**REQUIRED ACTIONS**
A. In the post on school choice, how many schools will the measure passed in L.A. open up to outside control?
B. From the post on school choice, extract the passage starting with "Wednesday, September 2, 2009" and going on through "with the program.".
Top of PASSAGE FOR REVIEW
Wednesday, September 2, 2009

The Beat Goes On

School choice always seems to remain in the forefront of the education reform agenda even though there's limited evidence to support its success and obvious logical flaws with the program.

First, we know that charter schools (the frequent instrument of school choice) are not automatically better than traditional public schools and that their presence does not automatically lead to an improvement in all other schools in the area. This second point is largely due to the fact that parents often prefer not to exercise their choice and instead stay in the schools they know. So the facts don't support the choice as panacea theory that's often put forward.

Furthermore, it just doesn't make logical sense. As I've written before, we just don't have the capacity to offer good school choices to every student (which we would presumably want to do since we want all children to have a good education). If there were enough good school seats for every child, then every child would already be in a good school. That's a logical truism. The problem is that we don't have enough good school seats (hence the good schools and bad schools we see) and saying that parents can choose to try to attend the good schools doesn't help those who get shut out and therefore need to attend the bad ones.

Yet, despite the empircal and logical flaws in the position, the drum beat for "choice" goes on. Most recently, L.A. passed a huge school choice measure that will open up about 250 schools to outside control. So let me throw another argument into the hopper.

Choice arguments are based on the idea that parents will choose the best school for their children. Never mind for a moment that the Education Sector report linked to above found that increased school options "will not, in and of themselves, ensure that all of those options will be high-quality. Nor will they guarantee that consumers will make good choices and utilize the newer, better options that come along." That's assuming that everything is equal and parents have the information and capability to make the best choice. But what if that gets warped?

A report a few days ago in the New York Post found that some city public schools are going to outside agencies for "marketing makeovers." We're talking here about logos, websites, and uniforms designed to draw in parents and students. In case it's not obvious, I'll point out here that none of those things actually make a good school. All the cosmetics in the world won't get a student to excel in reading or math. They may get more parents to enroll their children.

What we're looking at now is going from a system that already doesn't actually work to one that doesn't work and in which the choice system gets perverted by slick advertising and branding. This will not help kids learn. And yet the beat goes on.
Bottom of PASSAGE FOR REVIEW
Top of DATA EXCERPTS
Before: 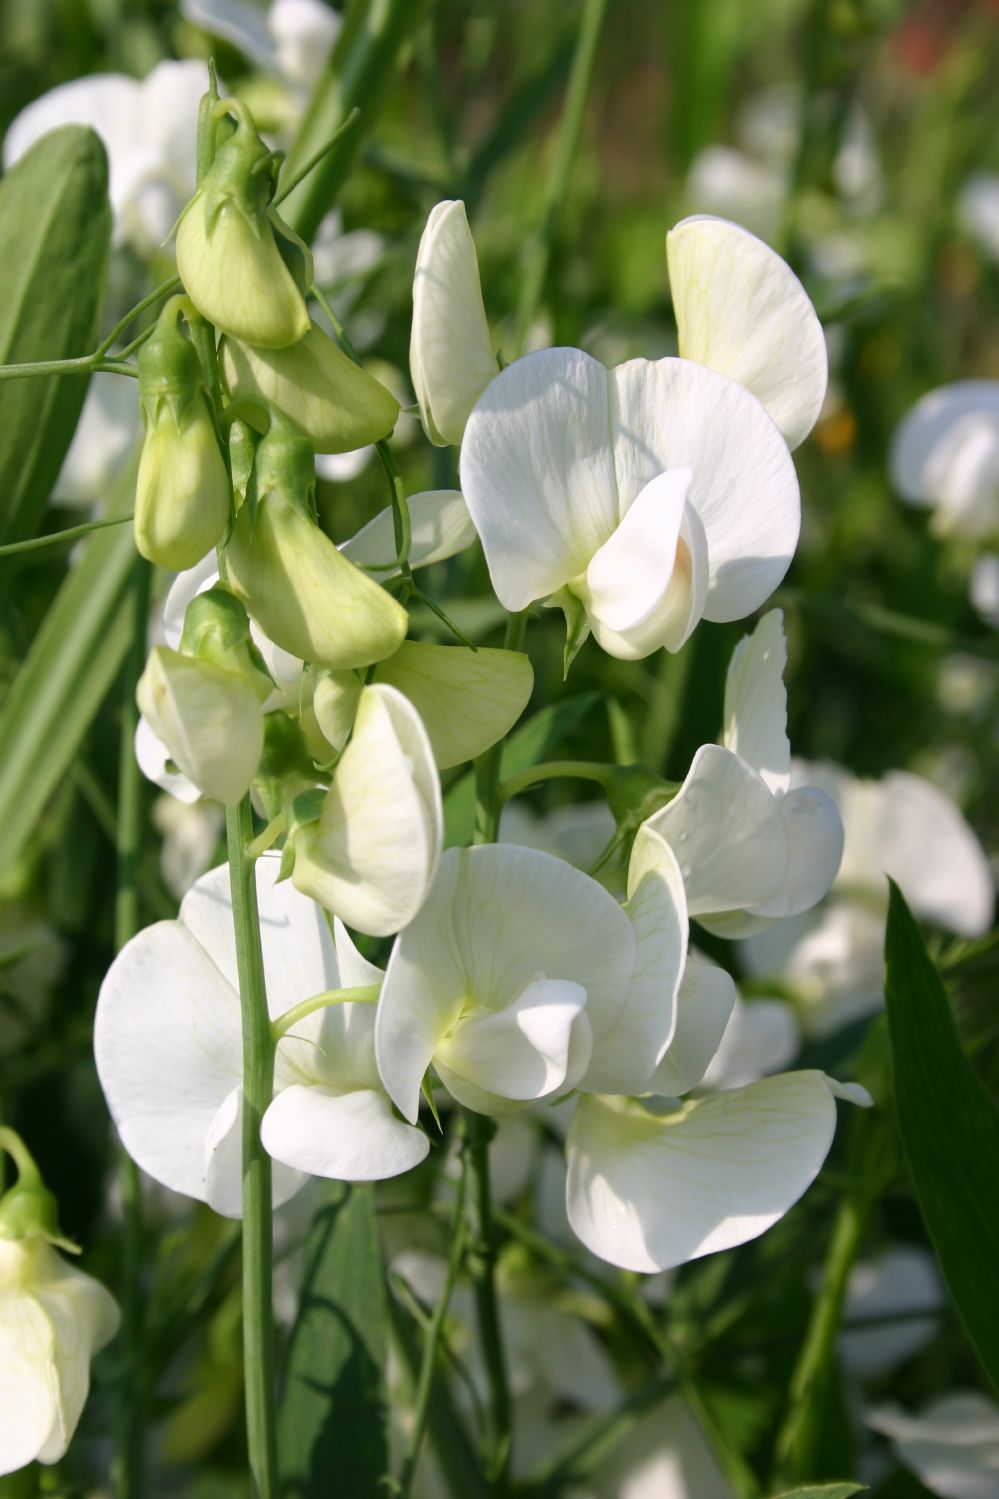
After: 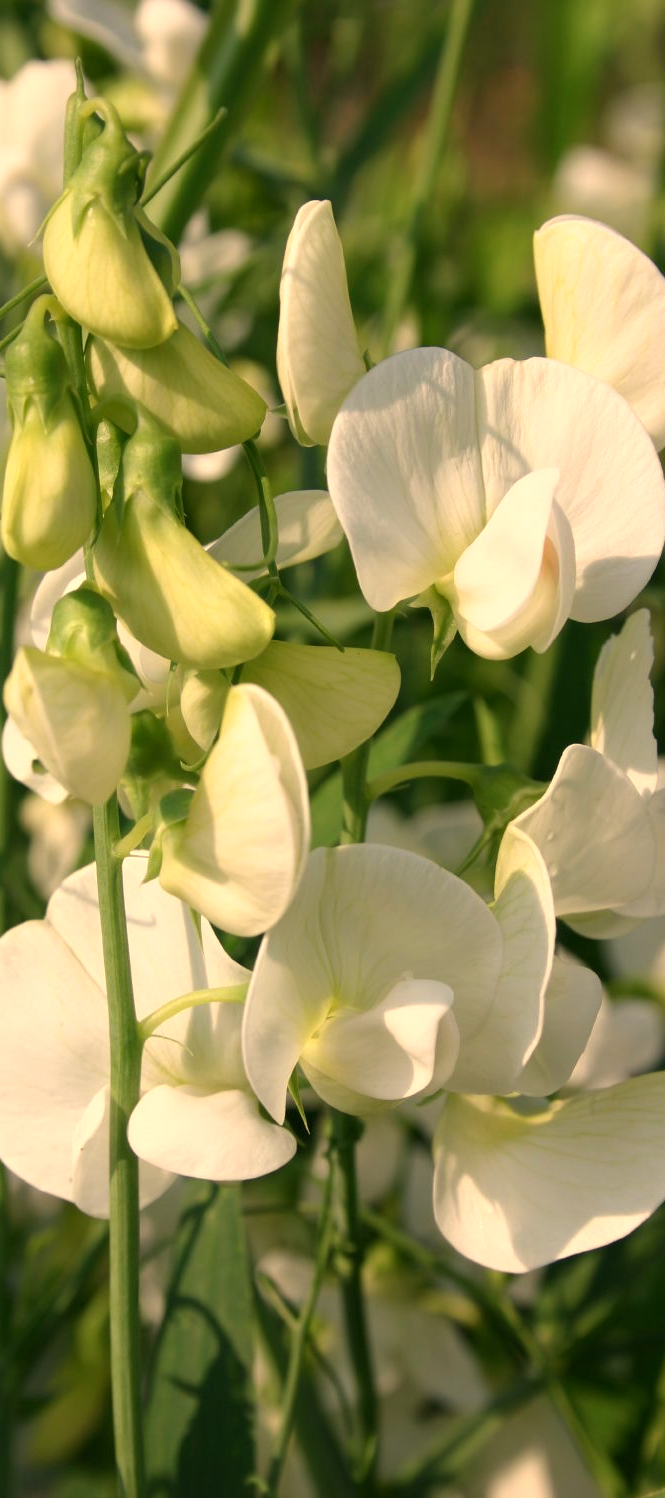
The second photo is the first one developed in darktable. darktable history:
tone equalizer: on, module defaults
white balance: red 1.138, green 0.996, blue 0.812
crop and rotate: left 13.409%, right 19.924%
Bottom of DATA EXCERPTS
**TASK-BY-TASK OUTPUTS**
A. About 250 schools.

B.
Wednesday, September 2, 2009

The Beat Goes On

School choice always seems to remain in the forefront of the education reform agenda even though there's limited evidence to support its success and obvious logical flaws with the program.